How long does it take to make this sourdough recipe?
It takes me right around 10 minutes to mix up the sponge the night before. I make my own buttermilk, which involves mixing one cup milk with 1 teaspoon vinegar and letting it sit for 5 minutes. It takes around 5-10 minutes to mix in the final ingredients on the morning that you plan to make them. The cooking time will vary, but plan on 3-5 minutes per waffle. My waffle iron makes one large waffle.
Can you mix them up the morning you plan to make them?
Yes! That doesn’t give them time to ferment and digest the grains, but it is doable. The sour fermented taste is hard to beat. Also, the fact that they are more easily digested since they ferment overnight is an added perk.
What is the hardest part of this sourdough waffle recipe?

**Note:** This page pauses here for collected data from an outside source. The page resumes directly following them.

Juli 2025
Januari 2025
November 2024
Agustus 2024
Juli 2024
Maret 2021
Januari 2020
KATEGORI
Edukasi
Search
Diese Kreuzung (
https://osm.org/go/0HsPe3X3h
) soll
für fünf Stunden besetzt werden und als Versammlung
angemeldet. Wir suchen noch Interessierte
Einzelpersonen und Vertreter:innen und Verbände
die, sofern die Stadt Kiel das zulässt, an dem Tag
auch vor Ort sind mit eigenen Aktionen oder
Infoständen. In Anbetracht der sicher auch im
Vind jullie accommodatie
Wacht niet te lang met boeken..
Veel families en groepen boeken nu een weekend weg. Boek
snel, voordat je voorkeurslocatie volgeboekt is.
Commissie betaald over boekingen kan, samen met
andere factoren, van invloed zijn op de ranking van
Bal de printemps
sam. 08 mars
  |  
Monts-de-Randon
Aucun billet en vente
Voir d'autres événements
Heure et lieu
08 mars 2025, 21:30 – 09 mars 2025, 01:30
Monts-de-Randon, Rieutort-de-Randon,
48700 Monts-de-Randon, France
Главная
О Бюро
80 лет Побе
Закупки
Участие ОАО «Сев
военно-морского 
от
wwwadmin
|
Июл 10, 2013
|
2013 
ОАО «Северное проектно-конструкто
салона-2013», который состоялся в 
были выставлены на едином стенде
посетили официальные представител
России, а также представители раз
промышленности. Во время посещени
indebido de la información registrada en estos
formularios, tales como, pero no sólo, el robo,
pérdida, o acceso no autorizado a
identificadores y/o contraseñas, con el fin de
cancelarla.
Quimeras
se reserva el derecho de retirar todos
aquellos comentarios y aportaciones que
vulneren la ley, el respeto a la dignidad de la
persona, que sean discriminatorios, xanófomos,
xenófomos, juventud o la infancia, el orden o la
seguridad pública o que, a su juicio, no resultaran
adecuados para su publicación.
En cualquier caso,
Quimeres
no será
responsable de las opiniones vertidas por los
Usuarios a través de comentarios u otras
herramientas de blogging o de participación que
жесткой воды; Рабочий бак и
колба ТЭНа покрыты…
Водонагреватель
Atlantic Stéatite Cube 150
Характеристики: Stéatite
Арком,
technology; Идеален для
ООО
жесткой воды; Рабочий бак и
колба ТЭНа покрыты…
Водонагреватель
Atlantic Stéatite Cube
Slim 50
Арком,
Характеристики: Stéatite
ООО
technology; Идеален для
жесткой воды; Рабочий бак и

Honestly, probably getting a starter or making a starter for this recipe. A starter is a combination of flour, water, and air bacteria that has fermented. Also, if you don’t have a waffle iron, you won’t be able to make waffles. My waffle iron is around 22 years old. We received it as a wedding present and it is still going strong! You could use this recipe to make pancakes instead if you don’t have a waffle iron, but want to still try out this recipe.
Sourdough Waffles
Equipment
- Waffle Iron
Ingredients
Sponge
- 240 g sourdough starter/discard
- 120 g all-pupose flour
- 20 g brown sugar or granulated sugar
- 224 g buttermilk (1 cup milk + 1 tsp. vinegar)
Batter
- 1 egg
- 1/4 cup melted butter
- 1 tsp. vanilla extract
- 1/2 tsp. salt
- 1 tsp. baking soda
Instructions
Sponge
- Make a sponge the night before. You will mix 240 grams of sourdough starter or discard with 120 grams of all-purpose flour, 20 grams of brown sugar ( you can use granulated sugar instead of brown sugar), and 224 grams of buttermilk. I make my own buttermilk by mixing 1 teaspoon of vinegar with 1 cup of milk and letting it sit for 5 minutes. I stir it about half way through. Cover the sponge with cling wrap and leave it on your counter overnight.
Batter
- The morning of, plug in your waffle iron and let it heat up while you are adding in the ingredients to the sponge.
- Take your sponge and mix in 1 egg, 1/4 cup melted butter, 1 tsp. vanilla extract, 1/2 tsp. salt, and 1 tsp. baking soda.
- You may need to spray your waffle iron with a non-stick spray. Pour the batter into your waffle iron and let it cook until the steam starts slowing down. This usually takes 3-5 minutes. You can check it at this point to see if it is to your liking. Some like their waffles soft, some prefer crispy, and some like them somewhere in between.
- Top them with anything you would like or nothing at all. They are even delicious plain. You can eat them later in the day as a grab and go snack without the toppings. Some of our favorite toppings include powdered sugar, butter, maple syrup, strawberries, and blueberries.